Work item: For each entry that follows, produce an exact copy.
Start of Provided data
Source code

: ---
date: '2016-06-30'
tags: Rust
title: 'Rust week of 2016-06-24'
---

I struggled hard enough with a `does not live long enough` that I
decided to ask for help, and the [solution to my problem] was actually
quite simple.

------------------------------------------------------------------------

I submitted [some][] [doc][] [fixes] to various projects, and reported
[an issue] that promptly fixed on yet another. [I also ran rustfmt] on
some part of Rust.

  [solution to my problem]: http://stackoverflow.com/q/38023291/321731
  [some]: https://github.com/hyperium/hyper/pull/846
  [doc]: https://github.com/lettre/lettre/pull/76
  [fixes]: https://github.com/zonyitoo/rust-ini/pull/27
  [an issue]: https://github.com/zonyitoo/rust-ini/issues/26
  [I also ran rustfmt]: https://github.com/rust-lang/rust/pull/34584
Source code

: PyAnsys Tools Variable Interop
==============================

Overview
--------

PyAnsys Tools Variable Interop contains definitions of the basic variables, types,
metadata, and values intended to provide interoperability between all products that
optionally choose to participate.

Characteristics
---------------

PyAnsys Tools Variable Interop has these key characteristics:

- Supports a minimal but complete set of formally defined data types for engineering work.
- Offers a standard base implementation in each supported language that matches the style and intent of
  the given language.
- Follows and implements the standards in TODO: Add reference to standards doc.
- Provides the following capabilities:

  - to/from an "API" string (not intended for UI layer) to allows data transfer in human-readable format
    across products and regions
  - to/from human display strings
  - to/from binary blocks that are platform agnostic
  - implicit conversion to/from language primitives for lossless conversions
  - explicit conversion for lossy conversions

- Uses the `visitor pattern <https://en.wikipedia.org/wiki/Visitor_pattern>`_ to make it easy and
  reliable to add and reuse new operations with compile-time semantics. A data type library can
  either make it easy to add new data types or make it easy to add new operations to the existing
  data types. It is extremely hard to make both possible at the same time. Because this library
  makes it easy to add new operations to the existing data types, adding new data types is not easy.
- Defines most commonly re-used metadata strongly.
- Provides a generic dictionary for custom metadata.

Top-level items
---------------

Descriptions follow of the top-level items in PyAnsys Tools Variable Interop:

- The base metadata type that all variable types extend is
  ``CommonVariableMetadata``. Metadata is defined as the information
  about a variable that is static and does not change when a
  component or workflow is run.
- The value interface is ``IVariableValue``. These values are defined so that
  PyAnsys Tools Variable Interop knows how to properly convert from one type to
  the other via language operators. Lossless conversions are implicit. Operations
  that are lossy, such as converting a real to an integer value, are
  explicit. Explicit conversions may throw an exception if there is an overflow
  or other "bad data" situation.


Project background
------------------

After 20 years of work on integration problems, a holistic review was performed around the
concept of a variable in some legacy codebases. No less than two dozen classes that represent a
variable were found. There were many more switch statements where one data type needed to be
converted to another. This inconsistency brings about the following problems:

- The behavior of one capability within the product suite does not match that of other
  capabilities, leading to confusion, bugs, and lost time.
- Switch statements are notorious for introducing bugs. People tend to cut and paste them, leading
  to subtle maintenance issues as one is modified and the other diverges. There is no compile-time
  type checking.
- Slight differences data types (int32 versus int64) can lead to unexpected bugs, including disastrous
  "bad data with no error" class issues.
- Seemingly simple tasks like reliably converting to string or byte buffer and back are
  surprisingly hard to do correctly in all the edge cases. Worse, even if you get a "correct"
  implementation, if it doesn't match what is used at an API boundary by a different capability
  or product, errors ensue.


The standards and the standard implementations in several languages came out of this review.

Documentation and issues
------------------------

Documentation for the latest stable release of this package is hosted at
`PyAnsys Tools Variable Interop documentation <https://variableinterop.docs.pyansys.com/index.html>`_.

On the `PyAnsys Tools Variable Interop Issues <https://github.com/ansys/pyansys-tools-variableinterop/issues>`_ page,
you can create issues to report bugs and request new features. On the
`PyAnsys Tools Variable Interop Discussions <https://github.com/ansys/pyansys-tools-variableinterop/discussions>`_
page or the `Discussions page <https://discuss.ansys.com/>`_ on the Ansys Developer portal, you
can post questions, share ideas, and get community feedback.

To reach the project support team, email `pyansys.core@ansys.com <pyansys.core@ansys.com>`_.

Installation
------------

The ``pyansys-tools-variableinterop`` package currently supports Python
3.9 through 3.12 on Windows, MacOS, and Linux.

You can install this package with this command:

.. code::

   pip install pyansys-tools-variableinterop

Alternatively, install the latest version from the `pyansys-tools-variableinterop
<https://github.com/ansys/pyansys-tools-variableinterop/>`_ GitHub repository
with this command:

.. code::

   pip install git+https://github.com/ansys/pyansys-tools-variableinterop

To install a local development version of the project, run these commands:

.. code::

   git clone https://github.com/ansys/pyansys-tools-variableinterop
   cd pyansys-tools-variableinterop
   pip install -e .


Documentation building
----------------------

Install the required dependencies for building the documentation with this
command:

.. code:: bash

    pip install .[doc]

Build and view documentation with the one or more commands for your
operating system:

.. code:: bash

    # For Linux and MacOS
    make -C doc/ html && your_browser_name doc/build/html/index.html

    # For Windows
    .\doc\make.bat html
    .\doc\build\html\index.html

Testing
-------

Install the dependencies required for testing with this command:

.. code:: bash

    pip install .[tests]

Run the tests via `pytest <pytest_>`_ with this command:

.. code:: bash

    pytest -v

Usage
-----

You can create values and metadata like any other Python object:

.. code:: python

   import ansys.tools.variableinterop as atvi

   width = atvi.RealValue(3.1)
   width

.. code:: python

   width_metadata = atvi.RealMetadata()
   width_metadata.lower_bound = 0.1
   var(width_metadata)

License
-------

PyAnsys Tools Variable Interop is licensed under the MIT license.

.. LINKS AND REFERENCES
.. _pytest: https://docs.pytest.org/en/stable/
End of Provided data
Task solution:
Source code

: ---
date: '2016-06-30'
tags: Rust
title: 'Rust week of 2016-06-24'
---

I struggled hard enough with a `does not live long enough` that I
decided to ask for help, and the [solution to my problem] was actually
quite simple.

------------------------------------------------------------------------

I submitted [some][] [doc][] [fixes] to various projects, and reported
[an issue] that promptly fixed on yet another. [I also ran rustfmt] on
some part of Rust.

  [solution to my problem]: http://stackoverflow.com/q/38023291/321731
  [some]: https://github.com/hyperium/hyper/pull/846
  [doc]: https://github.com/lettre/lettre/pull/76
  [fixes]: https://github.com/zonyitoo/rust-ini/pull/27
  [an issue]: https://github.com/zonyitoo/rust-ini/issues/26
  [I also ran rustfmt]: https://github.com/rust-lang/rust/pull/34584
Source code

: PyAnsys Tools Variable Interop
==============================

Overview
--------

PyAnsys Tools Variable Interop contains definitions of the basic variables, types,
metadata, and values intended to provide interoperability between all products that
optionally choose to participate.

Characteristics
---------------

PyAnsys Tools Variable Interop has these key characteristics:

- Supports a minimal but complete set of formally defined data types for engineering work.
- Offers a standard base implementation in each supported language that matches the style and intent of
  the given language.
- Follows and implements the standards in TODO: Add reference to standards doc.
- Provides the following capabilities:

  - to/from an "API" string (not intended for UI layer) to allows data transfer in human-readable format
    across products and regions
  - to/from human display strings
  - to/from binary blocks that are platform agnostic
  - implicit conversion to/from language primitives for lossless conversions
  - explicit conversion for lossy conversions

- Uses the `visitor pattern <https://en.wikipedia.org/wiki/Visitor_pattern>`_ to make it easy and
  reliable to add and reuse new operations with compile-time semantics. A data type library can
  either make it easy to add new data types or make it easy to add new operations to the existing
  data types. It is extremely hard to make both possible at the same time. Because this library
  makes it easy to add new operations to the existing data types, adding new data types is not easy.
- Defines most commonly re-used metadata strongly.
- Provides a generic dictionary for custom metadata.

Top-level items
---------------

Descriptions follow of the top-level items in PyAnsys Tools Variable Interop:

- The base metadata type that all variable types extend is
  ``CommonVariableMetadata``. Metadata is defined as the information
  about a variable that is static and does not change when a
  component or workflow is run.
- The value interface is ``IVariableValue``. These values are defined so that
  PyAnsys Tools Variable Interop knows how to properly convert from one type to
  the other via language operators. Lossless conversions are implicit. Operations
  that are lossy, such as converting a real to an integer value, are
  explicit. Explicit conversions may throw an exception if there is an overflow
  or other "bad data" situation.


Project background
------------------

After 20 years of work on integration problems, a holistic review was performed around the
concept of a variable in some legacy codebases. No less than two dozen classes that represent a
variable were found. There were many more switch statements where one data type needed to be
converted to another. This inconsistency brings about the following problems:

- The behavior of one capability within the product suite does not match that of other
  capabilities, leading to confusion, bugs, and lost time.
- Switch statements are notorious for introducing bugs. People tend to cut and paste them, leading
  to subtle maintenance issues as one is modified and the other diverges. There is no compile-time
  type checking.
- Slight differences data types (int32 versus int64) can lead to unexpected bugs, including disastrous
  "bad data with no error" class issues.
- Seemingly simple tasks like reliably converting to string or byte buffer and back are
  surprisingly hard to do correctly in all the edge cases. Worse, even if you get a "correct"
  implementation, if it doesn't match what is used at an API boundary by a different capability
  or product, errors ensue.


The standards and the standard implementations in several languages came out of this review.

Documentation and issues
------------------------

Documentation for the latest stable release of this package is hosted at
`PyAnsys Tools Variable Interop documentation <https://variableinterop.docs.pyansys.com/index.html>`_.

On the `PyAnsys Tools Variable Interop Issues <https://github.com/ansys/pyansys-tools-variableinterop/issues>`_ page,
you can create issues to report bugs and request new features. On the
`PyAnsys Tools Variable Interop Discussions <https://github.com/ansys/pyansys-tools-variableinterop/discussions>`_
page or the `Discussions page <https://discuss.ansys.com/>`_ on the Ansys Developer portal, you
can post questions, share ideas, and get community feedback.

To reach the project support team, email `pyansys.core@ansys.com <pyansys.core@ansys.com>`_.

Installation
------------

The ``pyansys-tools-variableinterop`` package currently supports Python
3.9 through 3.12 on Windows, MacOS, and Linux.

You can install this package with this command:

.. code::

   pip install pyansys-tools-variableinterop

Alternatively, install the latest version from the `pyansys-tools-variableinterop
<https://github.com/ansys/pyansys-tools-variableinterop/>`_ GitHub repository
with this command:

.. code::

   pip install git+https://github.com/ansys/pyansys-tools-variableinterop

To install a local development version of the project, run these commands:

.. code::

   git clone https://github.com/ansys/pyansys-tools-variableinterop
   cd pyansys-tools-variableinterop
   pip install -e .


Documentation building
----------------------

Install the required dependencies for building the documentation with this
command:

.. code:: bash

    pip install .[doc]

Build and view documentation with the one or more commands for your
operating system:

.. code:: bash

    # For Linux and MacOS
    make -C doc/ html && your_browser_name doc/build/html/index.html

    # For Windows
    .\doc\make.bat html
    .\doc\build\html\index.html

Testing
-------

Install the dependencies required for testing with this command:

.. code:: bash

    pip install .[tests]

Run the tests via `pytest <pytest_>`_ with this command:

.. code:: bash

    pytest -v

Usage
-----

You can create values and metadata like any other Python object:

.. code:: python

   import ansys.tools.variableinterop as atvi

   width = atvi.RealValue(3.1)
   width

.. code:: python

   width_metadata = atvi.RealMetadata()
   width_metadata.lower_bound = 0.1
   var(width_metadata)

License
-------

PyAnsys Tools Variable Interop is licensed under the MIT license.

.. LINKS AND REFERENCES
.. _pytest: https://docs.pytest.org/en/stable/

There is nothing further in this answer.